Selected excerpt:
● ● ● ● ●
The MASM Forum Archive 2004 to 2012

General Forums => The Workshop => Topic started by: James Ladd on April 05, 2009, 06:34:51 AM

Title: Find zero/empty slot quickly ...
Post by: James Ladd on April 05, 2009, 06:34:51 AM
I have the need to find a specific slot in an array quickly.

I could just iterate from one end to the other, but I'm wondering if some of you know a faster way, possibly even using MMX etc.

So given a sequence of 32bit values, how can I find the first zero the fastest ?

Rgs, James.

Title: Re: Find zero/empty slot quickly ...
Post by: jj2007 on April 05, 2009, 07:23:28 AM
James,
I don't have the time right now, but the answer is in that inner loop coming from the strlen32s proc in the strlen thread. You will need the  pcmpeqd variants.
lea eax, [edx+16] ; aligned pointer + 16 (first 0..15 dealt with by movups above)

@@: pcmpeqb xmm0, [eax] ; ---- inner loop inspired by Lingo, with adaptions -----
pcmpeqb xmm1, [eax+16] ; compare packed bytes in [m128] and xmm1 for equality
lea eax, [eax+32] ; len counter (moving up lea or add costs 3 cycles for the 191 byte string)
por xmm1, xmm0 ; or them: one of the mem locations may contain a nullbyte
pmovmskb edx, xmm1 ; set byte mask in edx
test edx, edx
jz @B
@@: sub eax, [esp-4] ; subtract original src pointer
Title: Re: Find zero/empty slot quickly ...
● ● ● ● ●
Extracted entries:

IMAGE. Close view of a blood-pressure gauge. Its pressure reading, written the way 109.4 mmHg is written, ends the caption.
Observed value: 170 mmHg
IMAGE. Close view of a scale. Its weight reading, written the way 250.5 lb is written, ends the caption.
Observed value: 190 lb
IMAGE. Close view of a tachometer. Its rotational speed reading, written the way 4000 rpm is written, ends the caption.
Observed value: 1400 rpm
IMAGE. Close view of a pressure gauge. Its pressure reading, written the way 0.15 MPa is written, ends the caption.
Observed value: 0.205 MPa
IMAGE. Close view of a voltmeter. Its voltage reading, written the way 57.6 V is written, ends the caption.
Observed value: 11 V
● ● ● ● ●
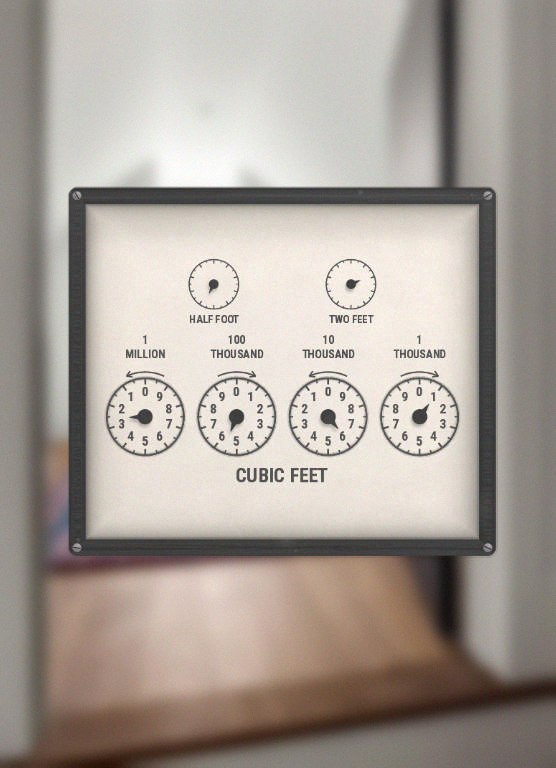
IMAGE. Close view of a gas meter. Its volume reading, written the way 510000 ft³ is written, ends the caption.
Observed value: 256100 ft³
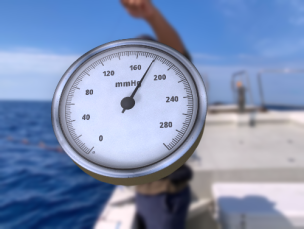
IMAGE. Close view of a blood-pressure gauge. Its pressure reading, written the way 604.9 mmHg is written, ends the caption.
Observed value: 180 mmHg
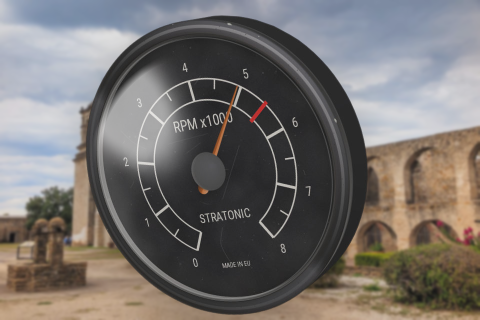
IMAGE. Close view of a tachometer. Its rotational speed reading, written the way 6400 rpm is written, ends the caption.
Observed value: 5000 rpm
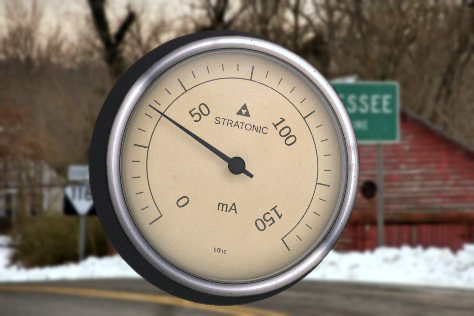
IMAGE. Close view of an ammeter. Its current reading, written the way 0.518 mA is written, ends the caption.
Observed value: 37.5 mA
● ● ● ● ●
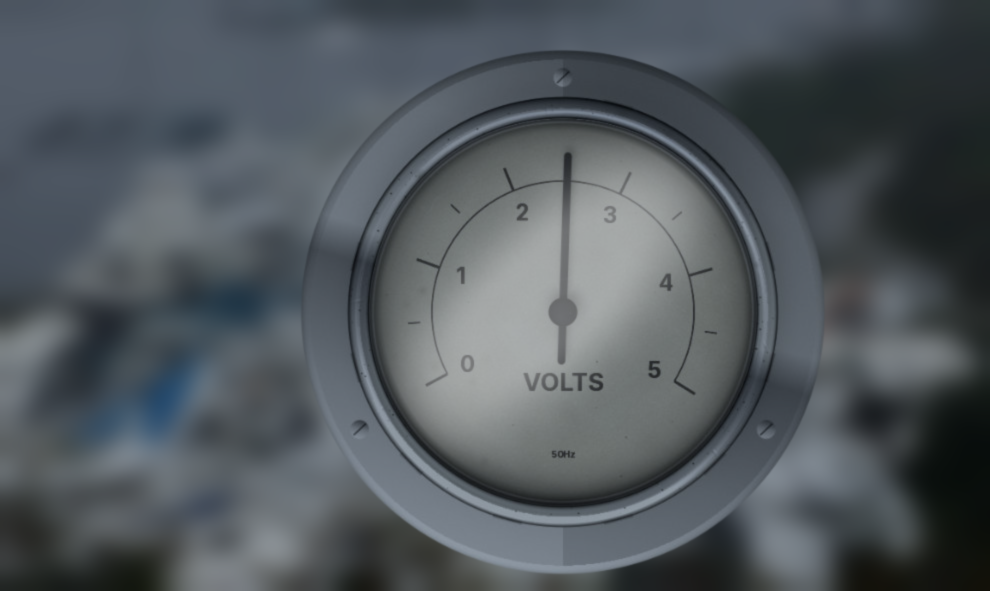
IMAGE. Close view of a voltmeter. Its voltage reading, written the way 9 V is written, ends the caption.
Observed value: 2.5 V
● ● ● ● ●
What to work on:
• 1. Reproduce the part of the MASM forum thread starting at "General Forums =>" and ending at "an array quickly.".
• 2. Carry the MASM forum thread on from its last line.
The entries are separate material from the MASM forum thread.

Responses by item number:
• 1.
General Forums => The Workshop => Topic started by: James Ladd on April 05, 2009, 06:34:51 AM

Title: Find zero/empty slot quickly ...
Post by: James Ladd on April 05, 2009, 06:34:51 AM
I have the need to find a specific slot in an array quickly.

• 2.
Post by: Tedd on April 05, 2009, 03:16:42 PM
Or, just keep track of where the next empty slot is.
Initially it will be the first, then second, and so on as the array fills up.
When you remove an item, it then becomes the next empty slot. The next slot after that will require some search, but only from that point onwards.
(Or even make it a linked list of empty slot pointers - each empty slot points to the next empty slot.)
Title: Re: Find zero/empty slot quickly ...
Post by: James Ladd on April 06, 2009, 07:29:02 AM
Thanks Ted & JJ,

I should have mentioned that the array of 32 bit values can have random slots made empty, so keeping a track of
next free isnt possible. However, Ill think about the free slot pointing to next free slot approach.

Rgs, James.
Title: Re: Find zero/empty slot quickly ...
Post by: Mark Jones on April 09, 2009, 02:14:23 AM
Good to see you're still alive James. :bg

I know it's not what you're looking for, but my vote is for the linked-list. It is powerful and fast. One modification could be made, in that since you'd only be concerned with whether or not a DWORD contains a value or not, then one bit could represent a DWORD in the array. Thus, the entire array "full flags" could fit in 2n bits, where n is the size of the array. (Thus the "list" could be very small in relation to the array.) Of course, this would take a little thinking to implement effectively - just an idea.
Title: Re: Find zero/empty slot quickly ...
Post by: redskull on April 09, 2009, 10:53:12 PM
REP SCASD, Baby!  It's probably not the fastest, but you don't get smaller than a single instruction (some of us still irresponsibly optimize for size)

-ac
Title: Re: Find zero/empty slot quickly ...
Post by: KeepingRealBusy on April 10, 2009, 03:26:14 AM
redskull,

QuoteREP SCASD, Baby!  It's probably not the fastest, but you don't get smaller than a single instruction (some of us still irresponsibly optimize for size)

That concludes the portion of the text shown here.